Stop trying to find security glitches in our products - 'only the vendor can do that' says Oracle CSO

Mary Ann Davidson blog chastises customers trying to solve own zero-day problems in Oracle software

[UPDATE]

Mary Ann Davidson's blog has now been taken down by Oracle, as confirmed to Computing by an Oracle spokesperson.

When asked why the company had removed Davidson's blog, the spokesperson replied that Oracle has "nothing further to add at this time".

[ORIGINAL STORY]

Oracle chief security officer Mary Ann Davidson has warned customers off trying to discover and combat security problems in the vendor's software, saying "only the vendor can do that".

"I can understand that in a world where it seems almost every day someone else had a data breach and lost umpteen gazillion records to unnamed intruders who may have been working at the behest of a hostile nation-state, people want to go the extra mile to secure their systems," Davidson writes in an outspoken entry on her company blog.

"That said, you would think that before gearing up to run that extra mile, customers would already have ensured they've identified their critical systems, encrypted sensitive data, applied all relevant patches, be on a supported product release, use tools to ensure configurations are locked down - in short, the usual security hygiene - before they attempt to find zero day vulnerabilities in the products they are using."

This, she said, was in response to a "large-ish uptick" in customers "reverse engineering [Oracle] code to attempt to find security vulnerabilities in it".

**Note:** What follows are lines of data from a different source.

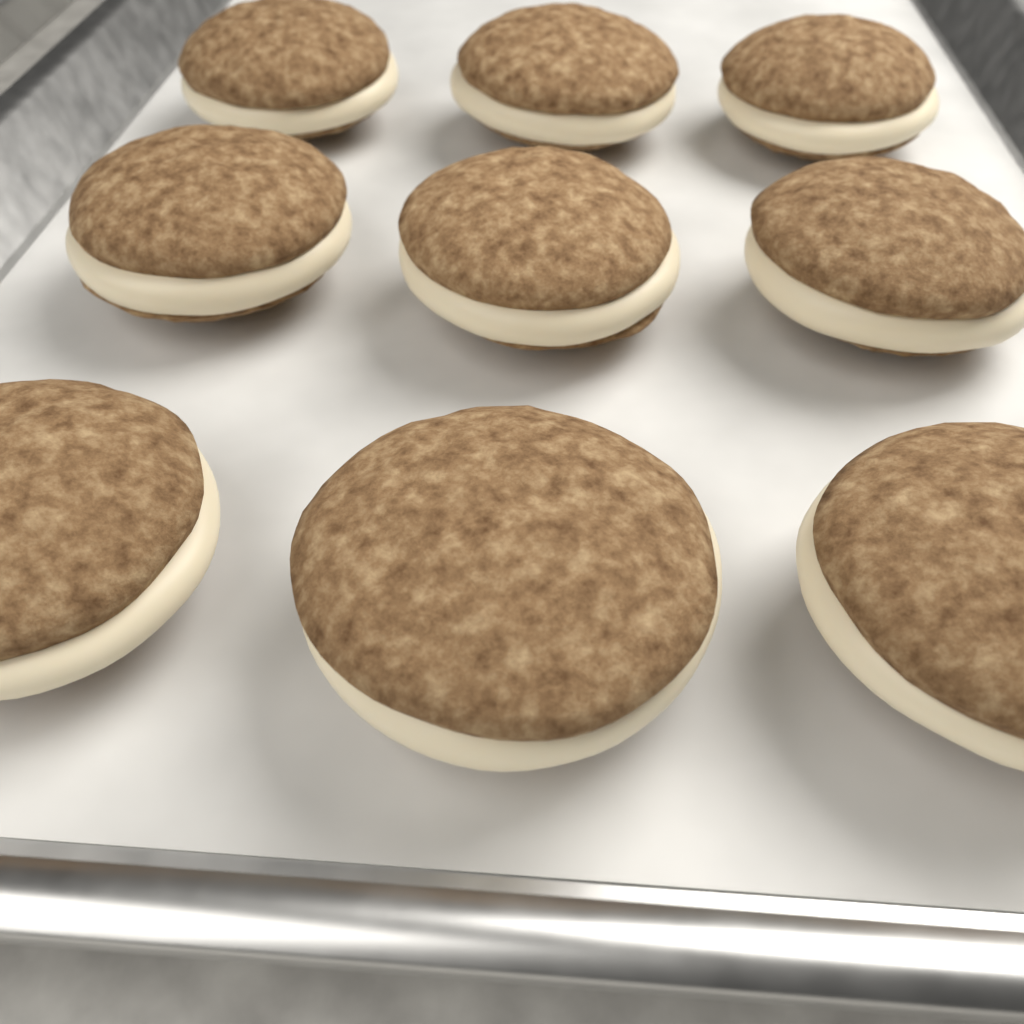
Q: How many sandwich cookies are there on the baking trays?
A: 9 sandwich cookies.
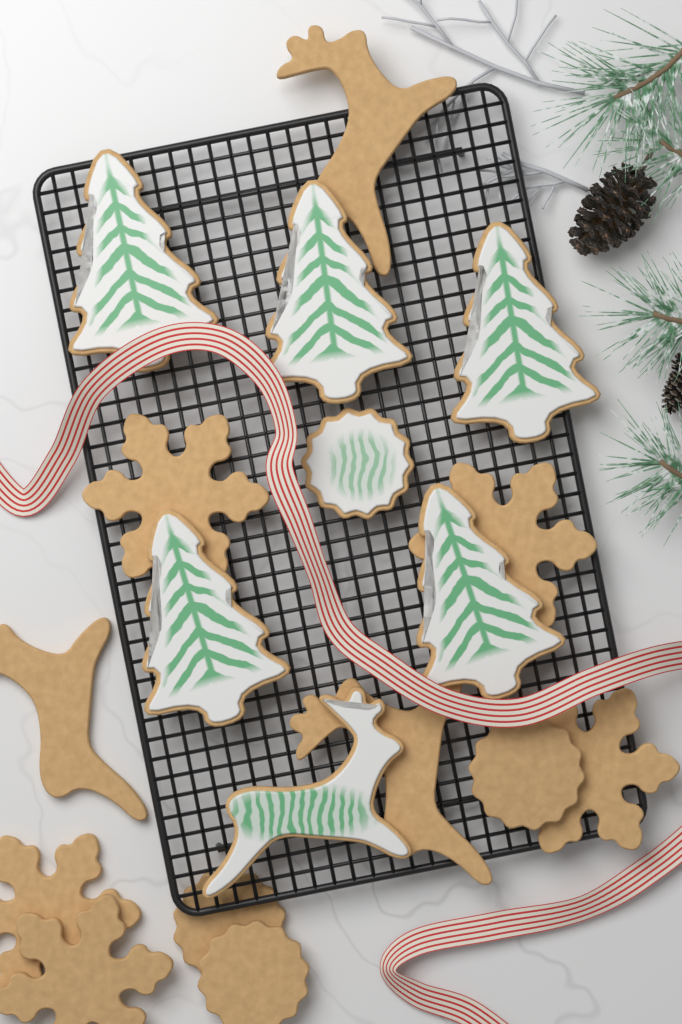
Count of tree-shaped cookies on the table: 5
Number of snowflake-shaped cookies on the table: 5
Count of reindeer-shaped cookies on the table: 4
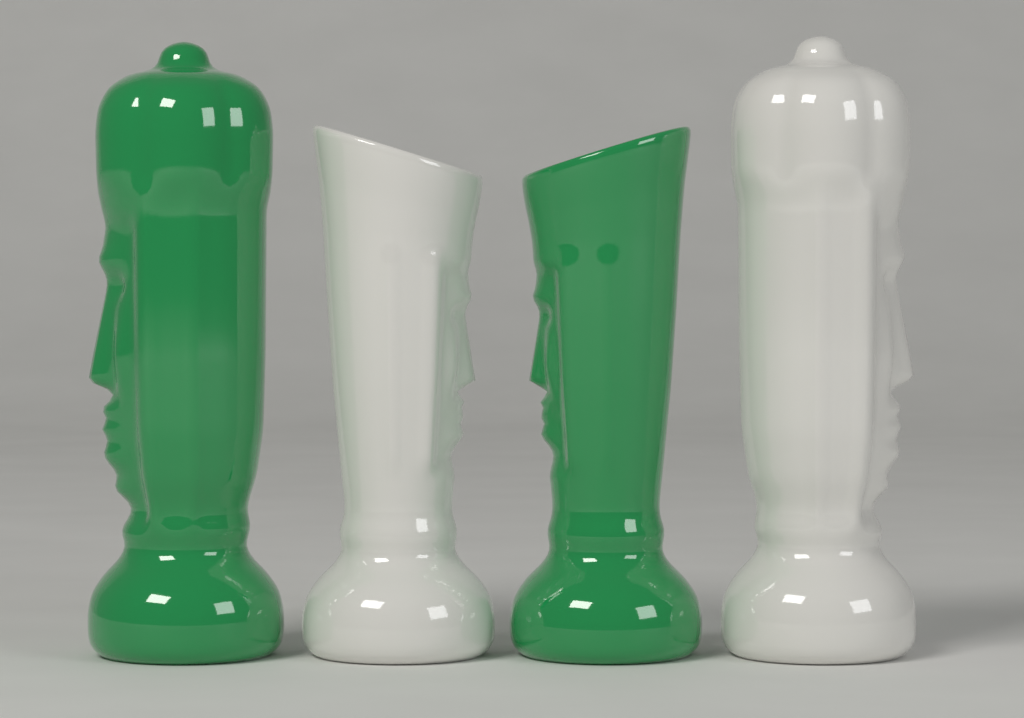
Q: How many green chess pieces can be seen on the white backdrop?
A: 2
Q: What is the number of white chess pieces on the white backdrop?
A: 2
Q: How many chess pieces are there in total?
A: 4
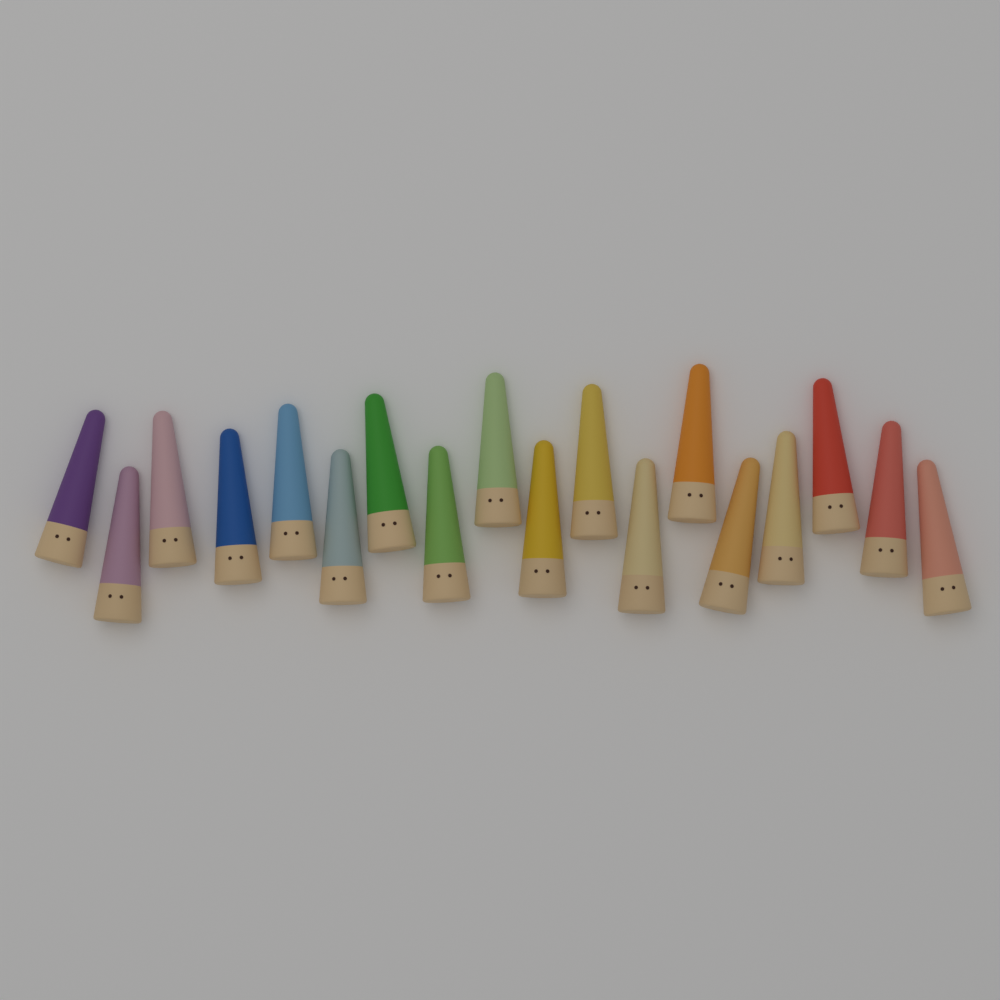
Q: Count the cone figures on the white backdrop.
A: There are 18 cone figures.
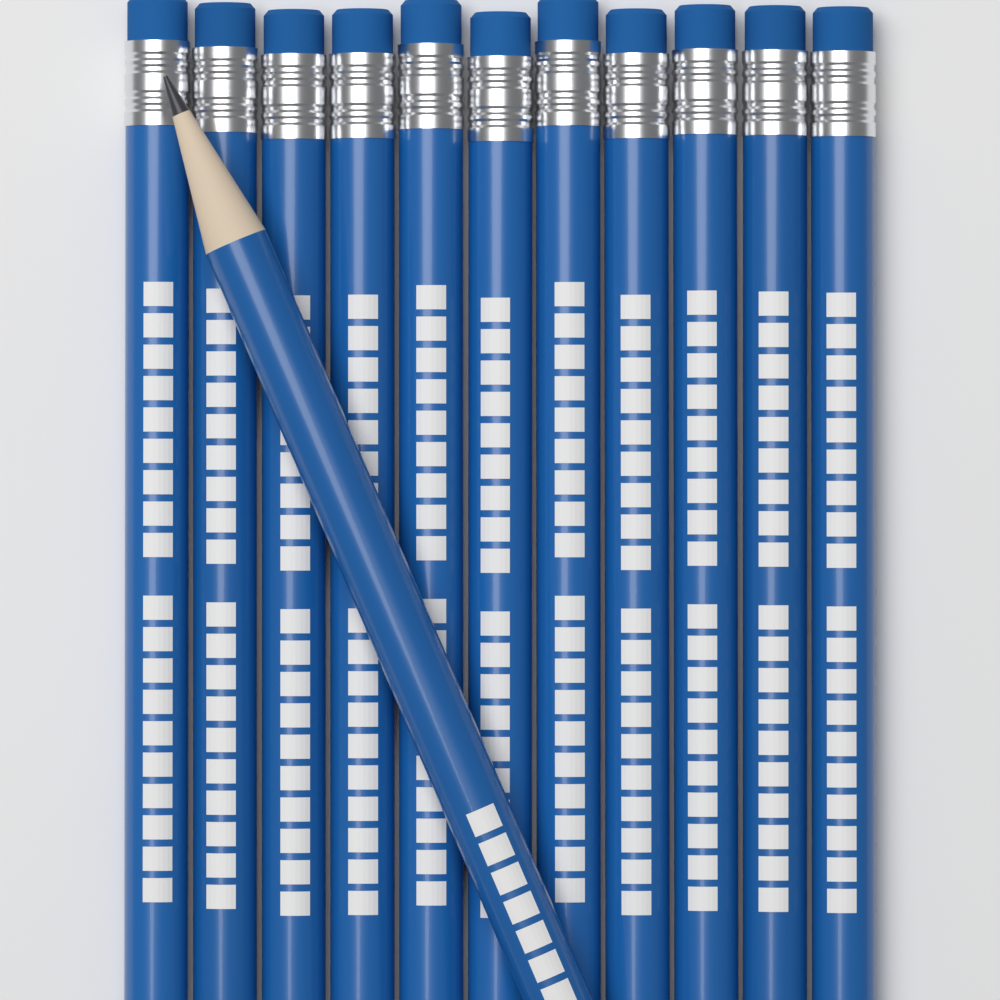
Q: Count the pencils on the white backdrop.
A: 12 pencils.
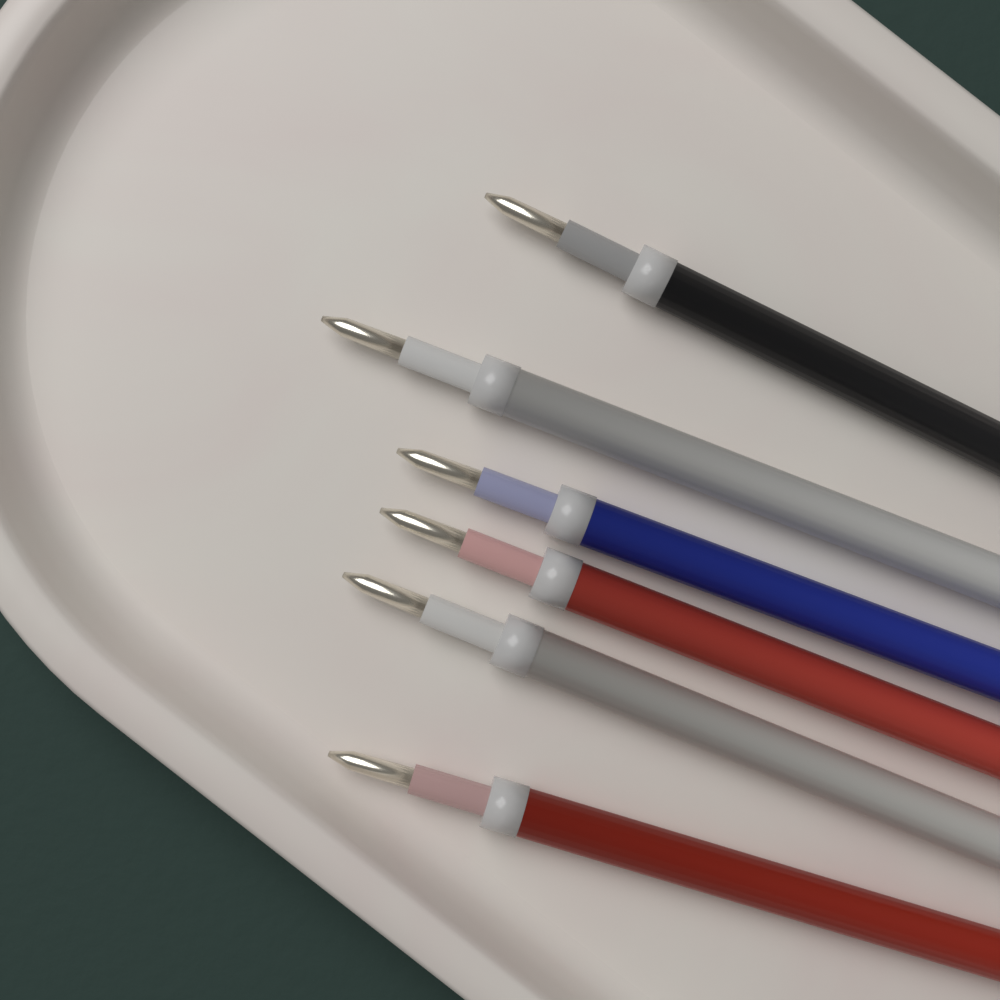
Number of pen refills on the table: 6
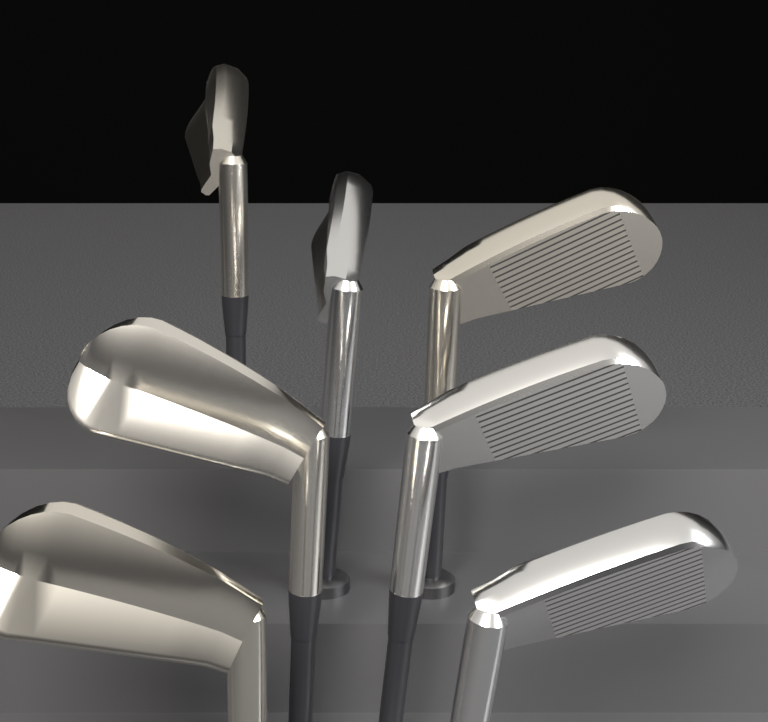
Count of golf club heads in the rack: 7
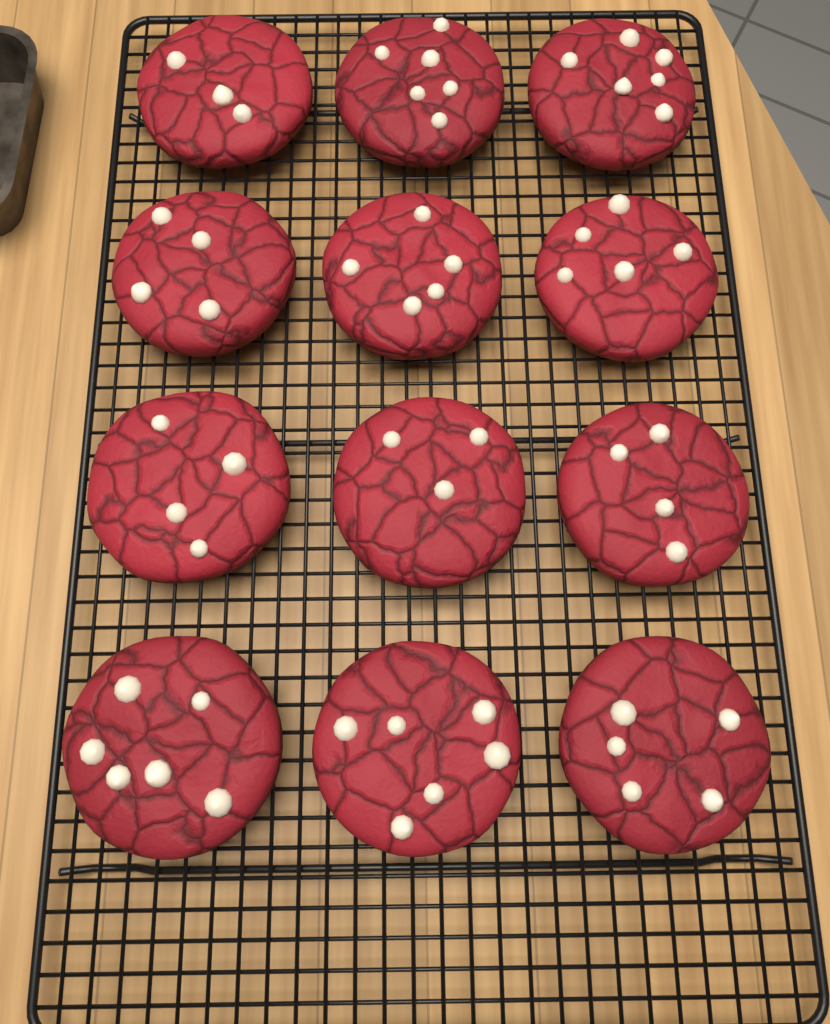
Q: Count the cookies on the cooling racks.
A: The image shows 12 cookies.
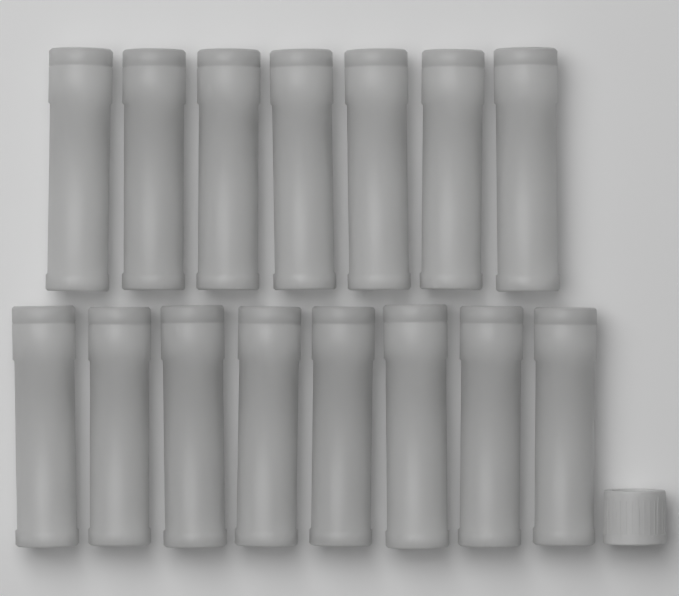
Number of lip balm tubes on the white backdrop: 15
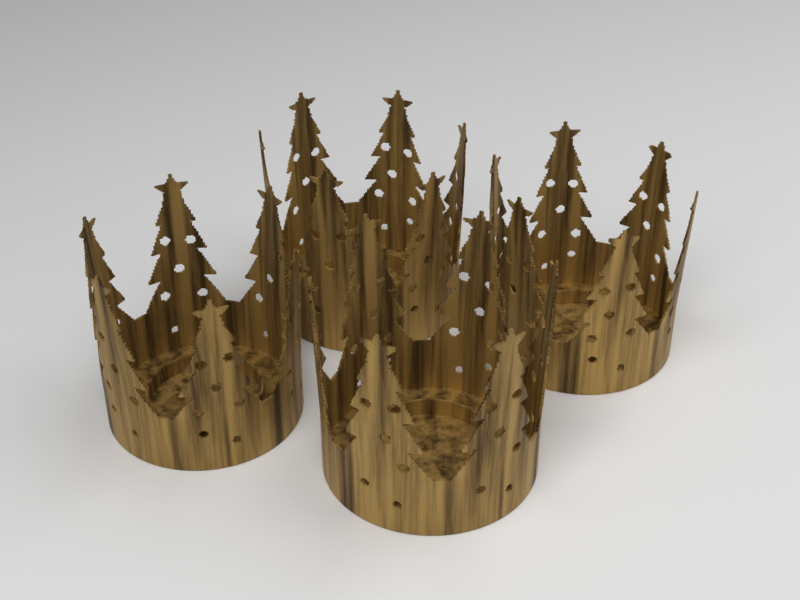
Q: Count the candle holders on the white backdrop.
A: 4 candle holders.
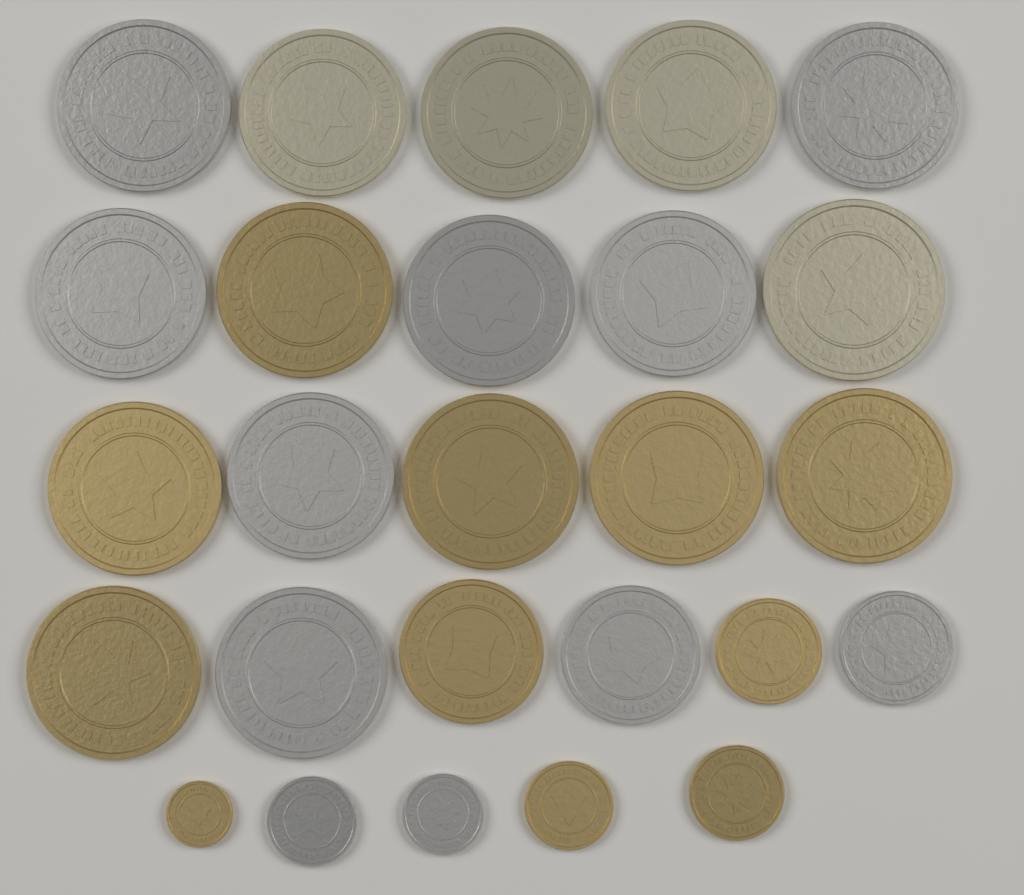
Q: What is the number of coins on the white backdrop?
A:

Davidson suggests that a customer attempting to find their own security holes is "doing the vendor's job for him/her/it", and warns customers that "a customer can't analyse the code to see whether there is a control that prevents the attack the scanning tool is screaming about", "can't produce a patch for the problem" and is "almost certainly violating the license agreement by using a tool that does static analysis" - this operating "against source code".

But Davidson's attack on customers takes a turn slightly for the bizarre when, after again reiterating that she is "not beating people up over this merely because of the license agreement", she goes on to explain that if Oracle's analysis of bugs found by users determines that they were discovered by reverse-engineering, theses users will be discouraged from doing so in future.

Not only that, but Oracle also "require[s] customers/consultants to destroy the results of such reverse engineering and confirm they have done so", Davidson writes.

Davidson also goes on to say that "if there is an actual security vulnerability, [Oracle] will fix it".

"We may not like how it was found but we aren't going to ignore a real problem - that would be a disservice to our customers," she says.

Davidson is also not a fan of the kind of "bug bounties" that the likes of Microsoft and Facebook offer:

" < Bigger sigh.>," she writes.

"Bug bounties are the new boy band (nicely alliterative, no?) Many companies are screaming, fainting, and throwing underwear at security researchers... to find problems in their code and insisting that This Is The Way, Walk In It: if you are not doing bug bounties, your code isn't secure."

However, Davidson claims that Oracle finds 87 per cent of vulnerabilities itself, security researchers find a further three per cent, and customers find "the rest" (despite apparently not being allowed to).

"I am not dissing bug bounties, just noting that on a strictly economic basis, why would I throw a lot of money at [three per cent] of the problem (and without learning lessons from what you find, it really is 'whack a code mole') when I could spend that money on better prevention like, oh, hiring another employee to do ethical hacking," Davidson reasons.

Computing recently covered how a study by not-for-profit organisation Campaign for Clear Licensing (CCL) found Oracle's relationship with its customers to be "hostile and filled with deep-rooted mistrust".